Problem details: After finding "spoon rest: present" in the data, write out its line and all following lines without change, up to and including the last one. Leave out pictures.

Scene change detection data:
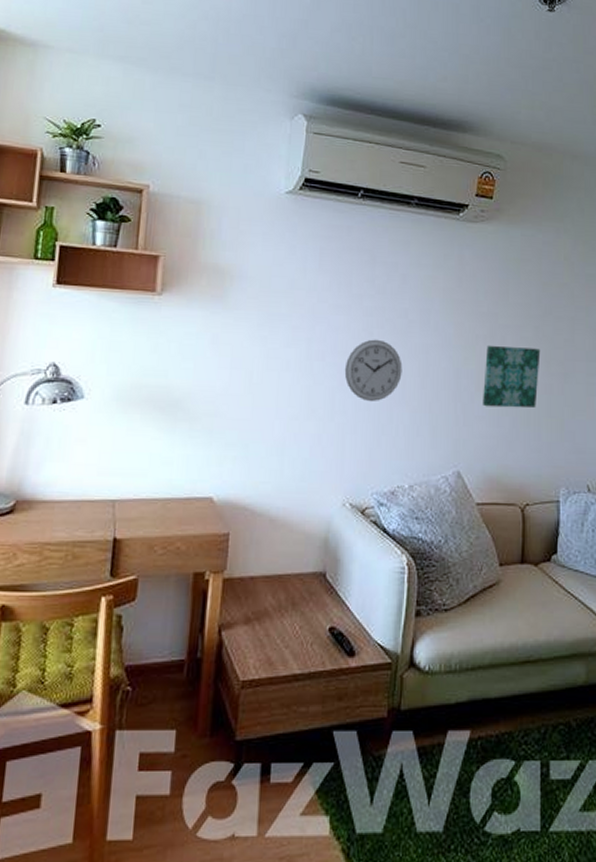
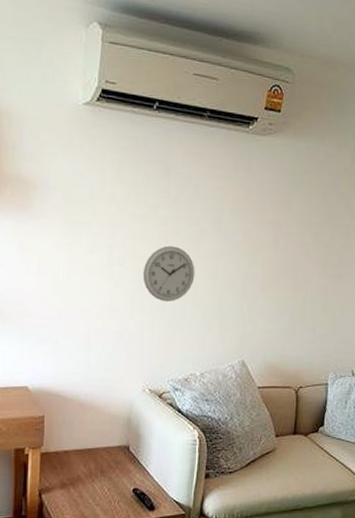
wall art: present [483,345,541,409] -> none [266,250,318,306]

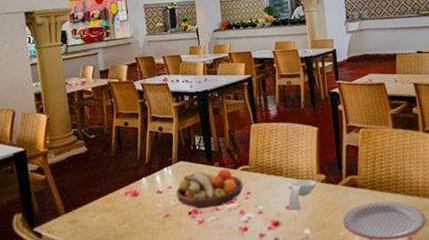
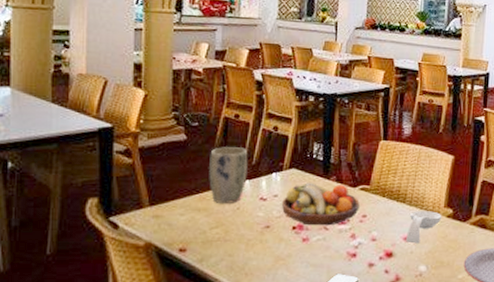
plant pot: none [109,150,143,202] -> present [209,147,248,203]

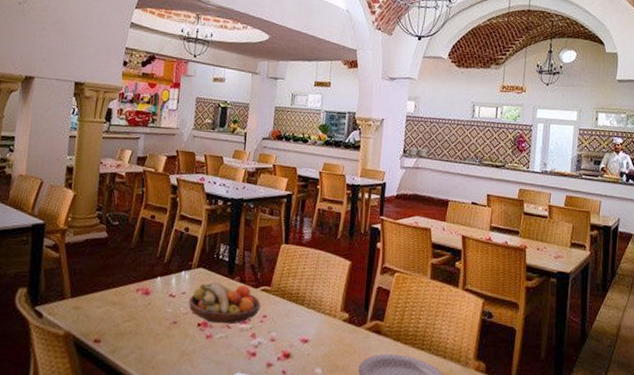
plant pot: present [209,147,248,203] -> none [125,245,161,299]
spoon rest: present [406,211,442,244] -> none [303,313,339,346]

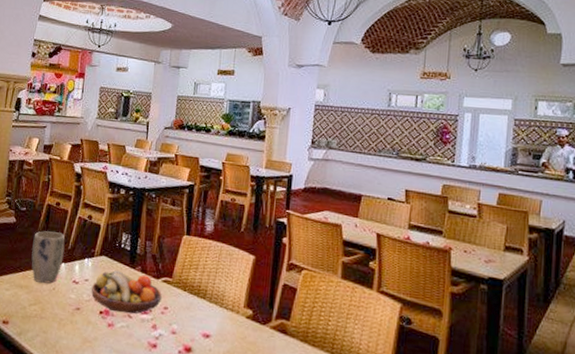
plant pot: none [125,245,161,299] -> present [31,231,65,284]

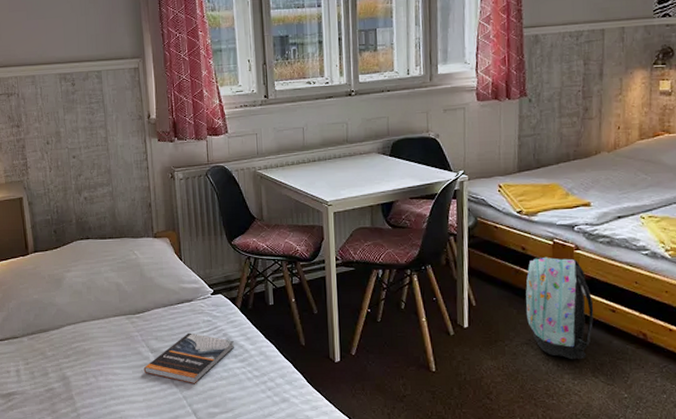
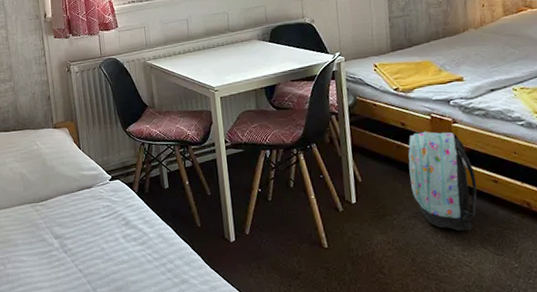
book: present [143,332,234,384] -> none [48,218,134,269]

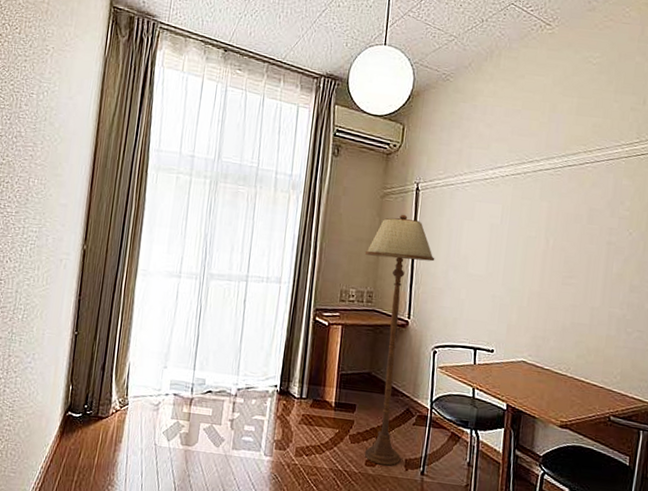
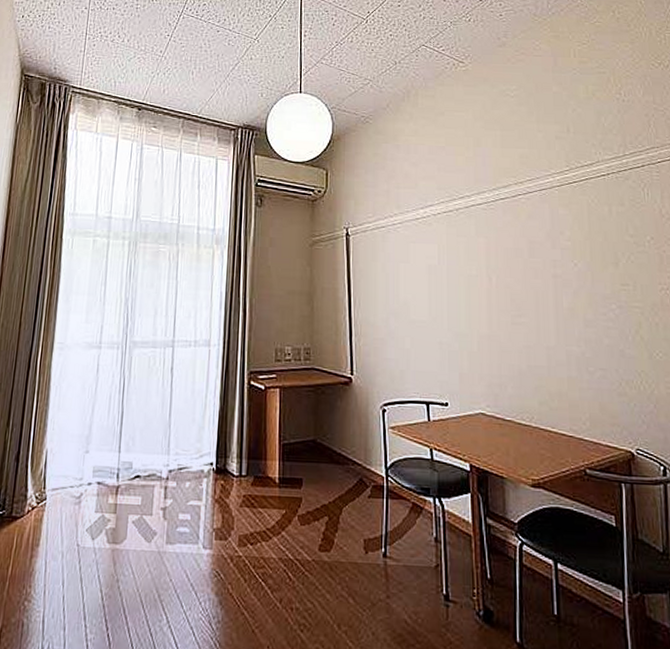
floor lamp: present [364,214,435,466] -> none [298,262,373,549]

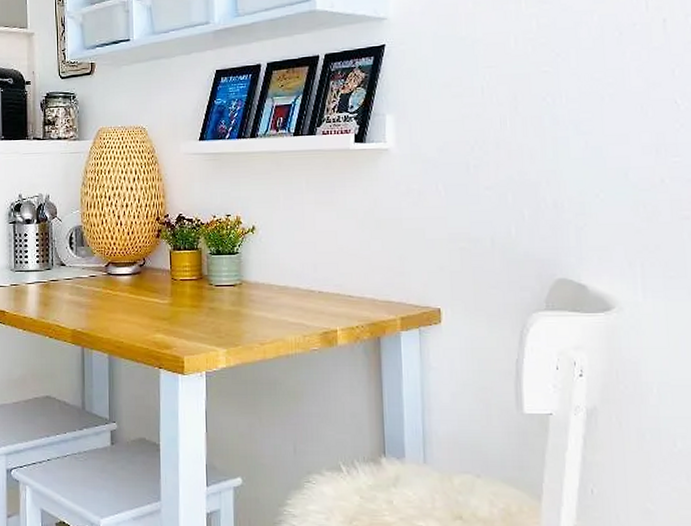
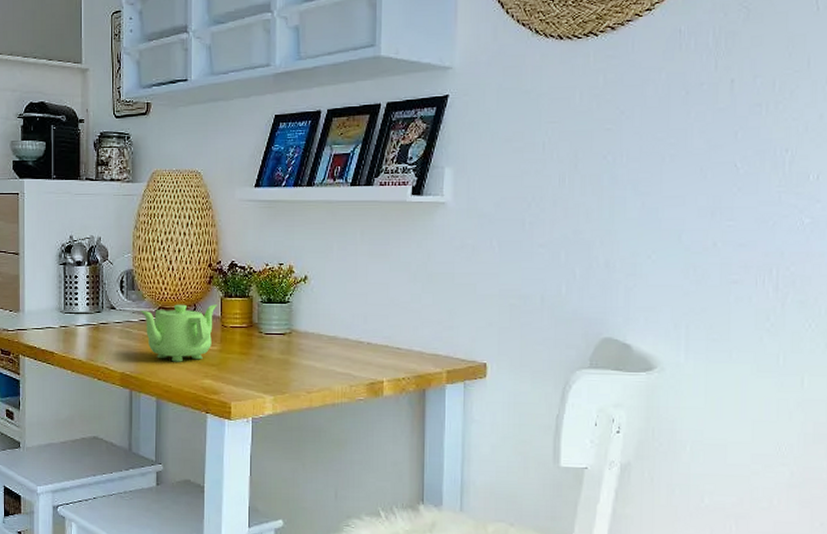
teapot: none [89,258,166,317] -> present [140,304,217,362]

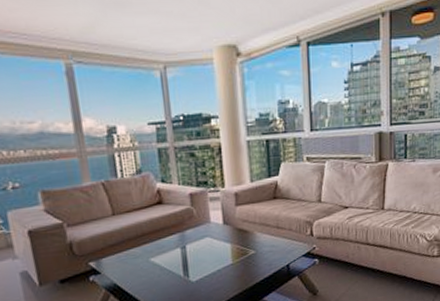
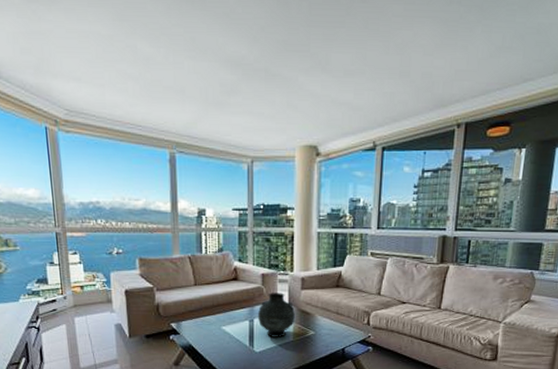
vase: none [189,212,232,263] -> present [257,293,295,337]

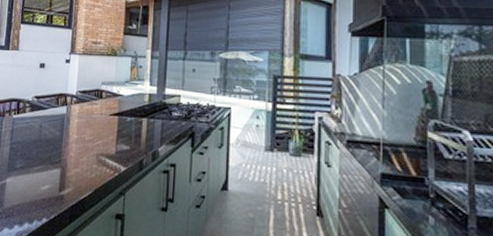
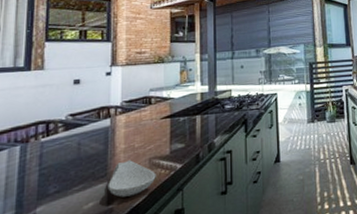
spoon rest: none [60,152,102,189] -> present [108,160,156,198]

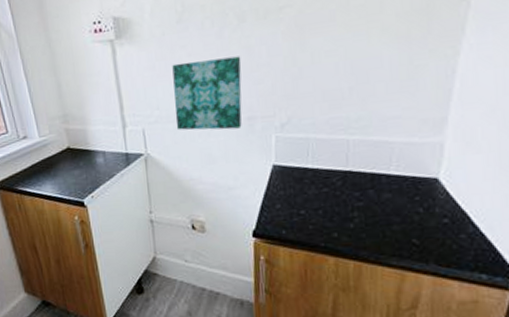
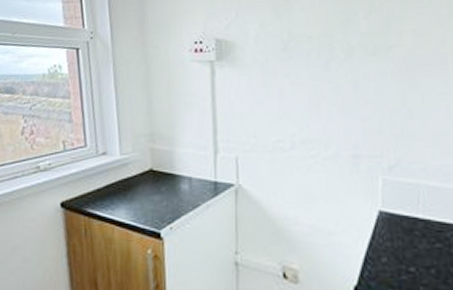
wall art: present [172,56,242,131] -> none [273,90,348,166]

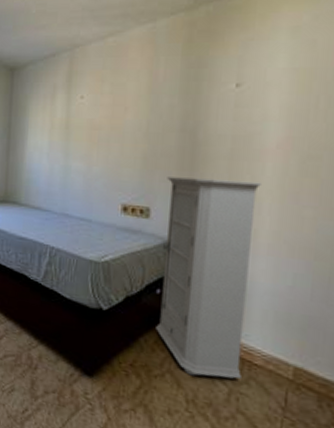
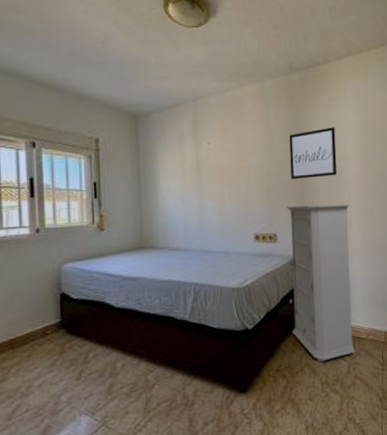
wall art: none [178,76,253,145] -> present [289,127,338,180]

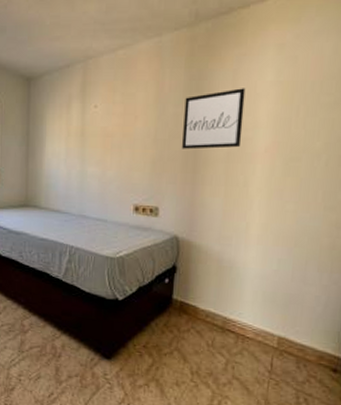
cabinet: present [286,204,355,363] -> none [165,179,252,351]

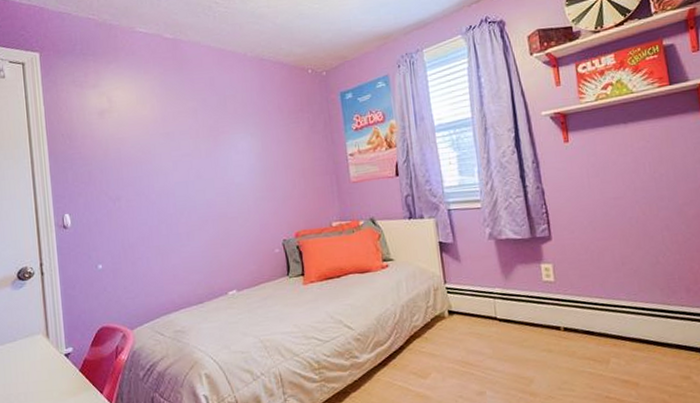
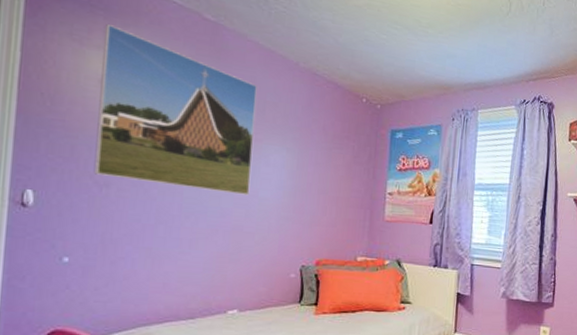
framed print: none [96,65,227,192] -> present [93,24,257,196]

Response to the task:
spoon rest: present [406,211,442,244] -> none [303,313,339,346]

plant pot: none [125,245,161,299] -> present [31,231,65,284]

book: present [143,332,234,384] -> none [48,218,134,269]

floor lamp: present [364,214,435,466] -> none [298,262,373,549]

teapot: none [89,258,166,317] -> present [140,304,217,362]

vase: none [189,212,232,263] -> present [257,293,295,337]

spoon rest: none [60,152,102,189] -> present [108,160,156,198]

wall art: present [172,56,242,131] -> none [273,90,348,166]

wall art: none [178,76,253,145] -> present [289,127,338,180]

cabinet: present [286,204,355,363] -> none [165,179,252,351]

framed print: none [96,65,227,192] -> present [93,24,257,196]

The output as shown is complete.